Exercise: Your answer should be the records below, written out exactly.
━━ Input material
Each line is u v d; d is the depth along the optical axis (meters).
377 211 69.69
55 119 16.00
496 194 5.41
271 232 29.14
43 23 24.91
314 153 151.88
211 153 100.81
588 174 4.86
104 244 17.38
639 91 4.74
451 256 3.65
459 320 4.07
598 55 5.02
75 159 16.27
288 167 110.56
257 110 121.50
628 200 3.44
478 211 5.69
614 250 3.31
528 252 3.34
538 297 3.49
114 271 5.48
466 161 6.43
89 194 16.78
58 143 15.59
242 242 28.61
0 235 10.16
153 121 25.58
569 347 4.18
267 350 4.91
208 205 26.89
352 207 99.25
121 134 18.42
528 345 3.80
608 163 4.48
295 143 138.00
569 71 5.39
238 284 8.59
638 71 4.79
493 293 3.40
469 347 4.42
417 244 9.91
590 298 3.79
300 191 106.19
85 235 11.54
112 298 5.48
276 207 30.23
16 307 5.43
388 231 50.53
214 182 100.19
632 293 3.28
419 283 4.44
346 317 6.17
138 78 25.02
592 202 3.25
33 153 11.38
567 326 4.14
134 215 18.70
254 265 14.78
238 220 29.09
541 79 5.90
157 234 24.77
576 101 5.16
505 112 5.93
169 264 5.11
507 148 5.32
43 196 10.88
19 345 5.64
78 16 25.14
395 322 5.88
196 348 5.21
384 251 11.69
━━━━
Solution to this exercise:
Each line is u v d; d is the depth along the optical axis (meters).
377 211 69.69
55 119 16.00
496 194 5.41
271 232 29.14
43 23 24.91
314 153 151.88
211 153 100.81
588 174 4.86
104 244 17.38
639 91 4.74
451 256 3.65
459 320 4.07
598 55 5.02
75 159 16.27
288 167 110.56
257 110 121.50
628 200 3.44
478 211 5.69
614 250 3.31
528 252 3.34
538 297 3.49
114 271 5.48
466 161 6.43
89 194 16.78
58 143 15.59
242 242 28.61
0 235 10.16
153 121 25.58
569 347 4.18
267 350 4.91
208 205 26.89
352 207 99.25
121 134 18.42
528 345 3.80
608 163 4.48
295 143 138.00
569 71 5.39
238 284 8.59
638 71 4.79
493 293 3.40
469 347 4.42
417 244 9.91
590 298 3.79
300 191 106.19
85 235 11.54
112 298 5.48
276 207 30.23
16 307 5.43
388 231 50.53
214 182 100.19
632 293 3.28
419 283 4.44
346 317 6.17
138 78 25.02
592 202 3.25
33 153 11.38
567 326 4.14
134 215 18.70
254 265 14.78
238 220 29.09
541 79 5.90
157 234 24.77
576 101 5.16
505 112 5.93
169 264 5.11
507 148 5.32
43 196 10.88
19 345 5.64
78 16 25.14
395 322 5.88
196 348 5.21
384 251 11.69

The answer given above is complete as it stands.